The very economics of running a madarsa - illegible to intelligence officials who most often are not from the minority community - adds to the "problem", says Surulia's Madarsa Dar-ul-Ulum head maulana Mufti Abdul Quddus.

The madarsa with 300 students and 20 teachers needs a quintal of rice everyday. Muslims of 65 neighbouring villages - the madarsa's hinterland - account for most of that. "Ashur," the maulana explains, "makes it compulsory for every Muslim to give over 2.5 per cent of his produce from the land to nearby religious institutions if he produces more than 40 maunds of crop every year."

Then there is the fetra, which requires Muslims to pay anything between Rs 15 and Rs 22 every day of the Ramzan month, and the zaqat that is 2.5 per cent of a Muslim's cash and movable property and has to be donated by every believer every year, he adds. "Add that up and you will understand how we can afford annual expenses of about Rs 10 lakh," says the maulana.

Officials, however, say the balance sheet does not really tally for most of Murshidabad's madarsas. "Some do really pull through somehow," a senior intelligence official said. "But you can distinguish between the madarsas having legal and illegal sources of funding," he claimed. "The strain of having to pull through hundreds of students and teachers and retainers without any unknown source of income has to show," he said.

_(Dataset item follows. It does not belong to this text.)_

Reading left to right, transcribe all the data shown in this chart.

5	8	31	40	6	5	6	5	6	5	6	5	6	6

According to information the administration has, much of the foreign money coming into madarsas and mosques is routed through the hawala trade. Another source of funding, according to the administration, is the flourishing trans-border smuggling in cattle-hide.

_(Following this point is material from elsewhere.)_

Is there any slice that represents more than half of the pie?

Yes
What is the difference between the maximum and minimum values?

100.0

According to police estimates, every truck that goes illegally to Bangladesh carries hide worth more than Rs 5 lakh. "If the 2.5-per cent zaqat theory is true, just calculate the amount of money that goes into the madarsas and mosques if even 100 trucks cross over every day," the official explained.

Besides, there's "incontrovertible" proof in the form of the sprouting madarsas and mosques, say officials. Murshidabad has at least 10 times the official madarsa figure of 70; and the official figure of 428 mosques in the district is even farther off the mark.

"If madarsas and mosques are really unprofitable, as almost every other madarsa managing committee tells us, why at least one of either keeps coming up almost weekly?" a senior home department official posted in Murshidabad asked. A sound, logical explanation would stop the visits and interrogations immediately, he promised.